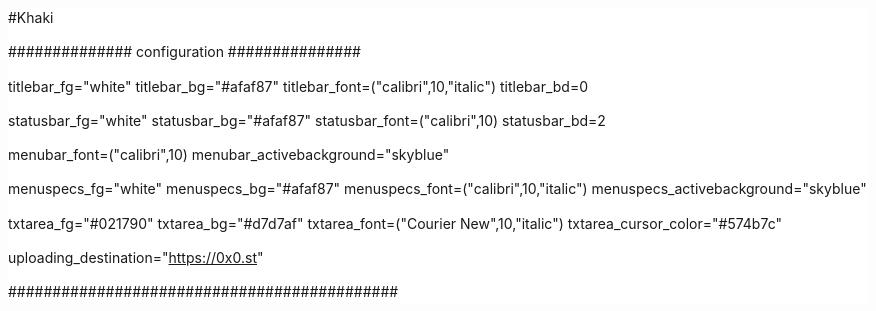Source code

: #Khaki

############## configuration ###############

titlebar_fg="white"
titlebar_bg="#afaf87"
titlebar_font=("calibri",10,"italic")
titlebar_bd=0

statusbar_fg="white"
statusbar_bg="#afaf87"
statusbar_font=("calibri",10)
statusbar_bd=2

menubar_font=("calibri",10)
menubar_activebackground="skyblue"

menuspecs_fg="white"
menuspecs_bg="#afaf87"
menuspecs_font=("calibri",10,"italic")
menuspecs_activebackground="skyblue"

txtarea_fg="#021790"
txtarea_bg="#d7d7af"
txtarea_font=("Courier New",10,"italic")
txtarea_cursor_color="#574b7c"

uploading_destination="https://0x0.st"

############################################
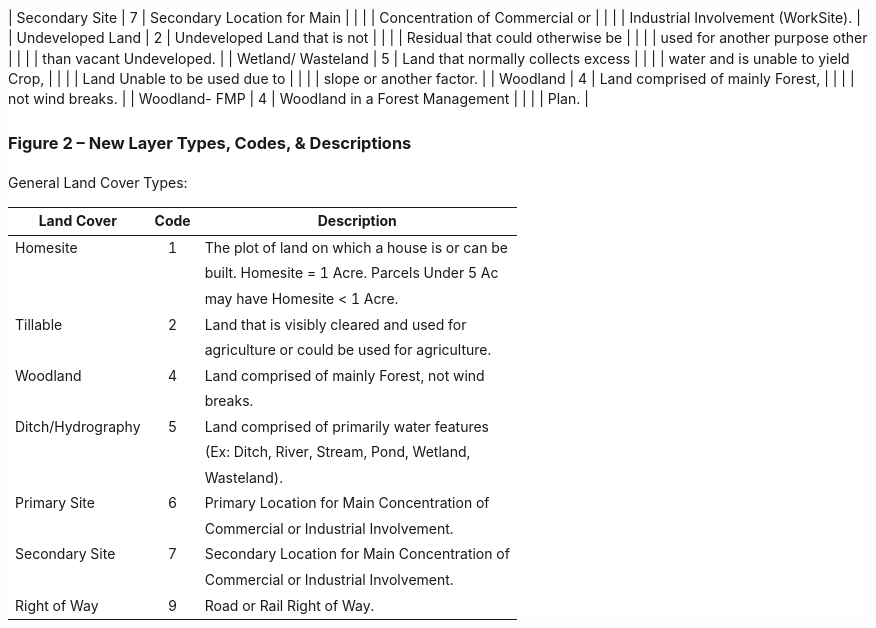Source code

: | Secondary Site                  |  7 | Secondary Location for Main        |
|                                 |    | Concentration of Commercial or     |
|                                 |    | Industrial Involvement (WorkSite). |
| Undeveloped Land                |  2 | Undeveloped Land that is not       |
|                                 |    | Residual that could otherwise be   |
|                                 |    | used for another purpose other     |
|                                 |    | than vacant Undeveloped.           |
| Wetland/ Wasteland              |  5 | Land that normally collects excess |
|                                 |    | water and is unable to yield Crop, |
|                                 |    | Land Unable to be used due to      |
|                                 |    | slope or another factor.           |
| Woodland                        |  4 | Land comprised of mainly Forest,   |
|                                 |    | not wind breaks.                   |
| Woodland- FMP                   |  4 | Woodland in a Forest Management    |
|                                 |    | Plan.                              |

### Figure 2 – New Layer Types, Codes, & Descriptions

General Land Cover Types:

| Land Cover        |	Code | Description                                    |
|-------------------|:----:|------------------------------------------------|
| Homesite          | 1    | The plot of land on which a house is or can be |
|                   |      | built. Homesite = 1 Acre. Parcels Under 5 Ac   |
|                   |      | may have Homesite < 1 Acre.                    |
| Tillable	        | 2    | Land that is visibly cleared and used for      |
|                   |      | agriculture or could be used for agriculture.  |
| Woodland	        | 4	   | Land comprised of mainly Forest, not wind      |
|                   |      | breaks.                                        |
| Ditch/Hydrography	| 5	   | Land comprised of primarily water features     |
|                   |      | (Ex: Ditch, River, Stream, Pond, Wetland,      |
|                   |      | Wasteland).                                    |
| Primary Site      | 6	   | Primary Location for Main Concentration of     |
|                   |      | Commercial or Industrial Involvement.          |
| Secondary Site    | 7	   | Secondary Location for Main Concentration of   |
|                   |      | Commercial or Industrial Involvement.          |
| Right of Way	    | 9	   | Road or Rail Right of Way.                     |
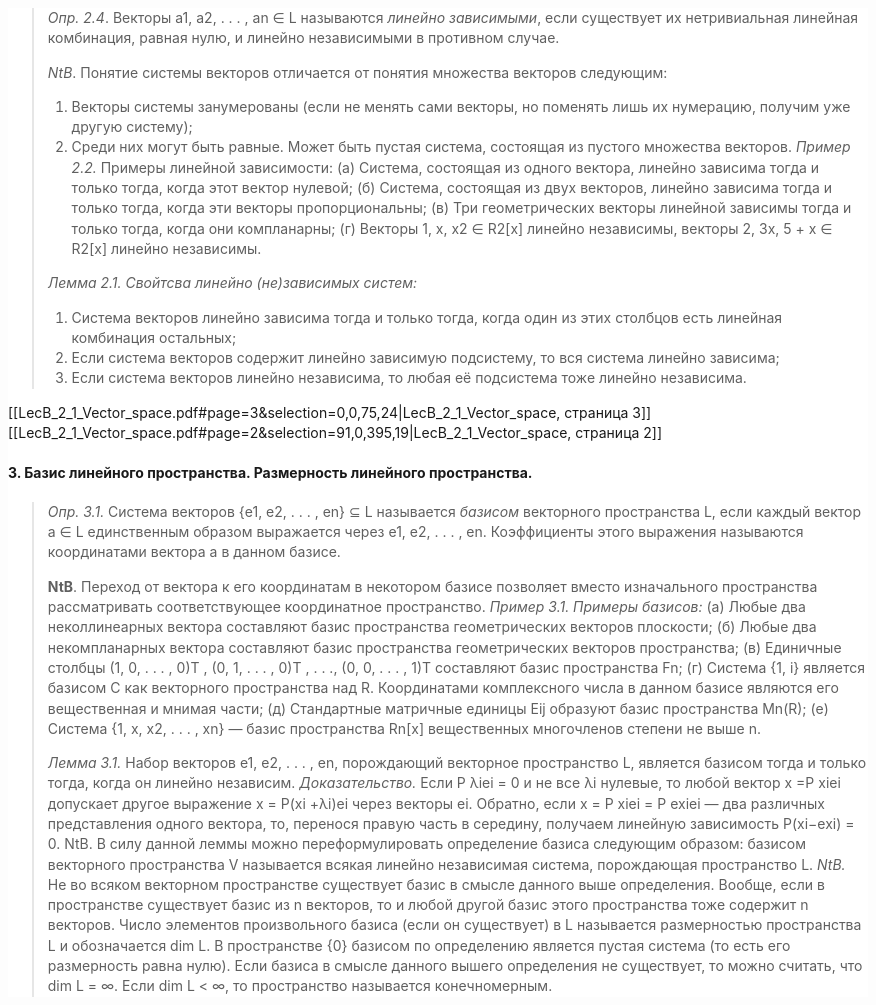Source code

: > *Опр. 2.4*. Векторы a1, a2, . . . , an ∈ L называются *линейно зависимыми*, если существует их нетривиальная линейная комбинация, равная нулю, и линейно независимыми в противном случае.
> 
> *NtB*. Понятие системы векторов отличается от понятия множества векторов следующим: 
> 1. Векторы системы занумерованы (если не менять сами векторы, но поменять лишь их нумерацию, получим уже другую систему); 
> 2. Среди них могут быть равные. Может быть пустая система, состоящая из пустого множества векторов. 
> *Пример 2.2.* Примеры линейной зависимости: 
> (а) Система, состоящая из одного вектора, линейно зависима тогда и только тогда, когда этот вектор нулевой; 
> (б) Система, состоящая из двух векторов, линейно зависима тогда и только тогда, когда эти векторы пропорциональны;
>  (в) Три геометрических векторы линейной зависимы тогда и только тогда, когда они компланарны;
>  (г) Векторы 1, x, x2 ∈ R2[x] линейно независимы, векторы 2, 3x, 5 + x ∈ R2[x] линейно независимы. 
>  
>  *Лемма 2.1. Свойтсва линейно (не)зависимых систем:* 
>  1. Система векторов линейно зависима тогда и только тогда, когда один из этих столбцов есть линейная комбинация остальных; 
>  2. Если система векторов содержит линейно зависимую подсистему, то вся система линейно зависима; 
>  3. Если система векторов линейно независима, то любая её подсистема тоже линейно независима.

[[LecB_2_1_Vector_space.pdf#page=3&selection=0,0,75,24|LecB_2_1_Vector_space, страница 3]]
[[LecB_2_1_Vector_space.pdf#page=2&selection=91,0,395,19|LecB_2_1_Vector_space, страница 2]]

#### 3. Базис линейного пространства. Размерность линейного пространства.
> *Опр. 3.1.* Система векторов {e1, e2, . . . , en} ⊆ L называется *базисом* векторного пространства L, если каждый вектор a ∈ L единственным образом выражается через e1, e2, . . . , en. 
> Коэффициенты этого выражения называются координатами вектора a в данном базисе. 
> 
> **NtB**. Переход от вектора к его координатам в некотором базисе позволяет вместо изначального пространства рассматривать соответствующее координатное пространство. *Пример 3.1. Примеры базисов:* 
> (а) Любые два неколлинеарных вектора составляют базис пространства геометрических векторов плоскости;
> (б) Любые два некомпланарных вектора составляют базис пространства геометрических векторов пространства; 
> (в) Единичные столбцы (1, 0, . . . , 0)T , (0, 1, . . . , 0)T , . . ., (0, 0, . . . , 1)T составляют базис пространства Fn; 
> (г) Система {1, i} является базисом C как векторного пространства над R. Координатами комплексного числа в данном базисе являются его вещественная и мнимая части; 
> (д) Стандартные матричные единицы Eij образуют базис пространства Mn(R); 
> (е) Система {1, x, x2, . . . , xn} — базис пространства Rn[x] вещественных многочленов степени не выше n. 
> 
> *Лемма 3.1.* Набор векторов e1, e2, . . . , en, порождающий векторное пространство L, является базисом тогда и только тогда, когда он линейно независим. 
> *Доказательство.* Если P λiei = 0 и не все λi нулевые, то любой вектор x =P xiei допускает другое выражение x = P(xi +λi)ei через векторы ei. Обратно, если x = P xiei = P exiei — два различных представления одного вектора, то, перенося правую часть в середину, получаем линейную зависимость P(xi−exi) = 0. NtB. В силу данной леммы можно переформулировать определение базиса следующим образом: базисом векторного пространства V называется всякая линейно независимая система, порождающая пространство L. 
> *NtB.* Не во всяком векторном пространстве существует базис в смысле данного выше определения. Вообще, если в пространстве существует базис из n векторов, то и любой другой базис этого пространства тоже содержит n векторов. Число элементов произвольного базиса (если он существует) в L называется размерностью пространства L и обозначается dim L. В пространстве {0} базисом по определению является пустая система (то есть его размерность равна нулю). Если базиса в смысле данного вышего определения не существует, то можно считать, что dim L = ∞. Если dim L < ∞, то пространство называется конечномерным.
────
Write out exactly the lines above between the line with "он линейно независим." and the line with "порождающая пространство L.", inclusive, and nothing beyond them.

* _Written answer_
> *Лемма 3.1.* Набор векторов e1, e2, . . . , en, порождающий векторное пространство L, является базисом тогда и только тогда, когда он линейно независим. 
> *Доказательство.* Если P λiei = 0 и не все λi нулевые, то любой вектор x =P xiei допускает другое выражение x = P(xi +λi)ei через векторы ei. Обратно, если x = P xiei = P exiei — два различных представления одного вектора, то, перенося правую часть в середину, получаем линейную зависимость P(xi−exi) = 0. NtB. В силу данной леммы можно переформулировать определение базиса следующим образом: базисом векторного пространства V называется всякая линейно независимая система, порождающая пространство L. 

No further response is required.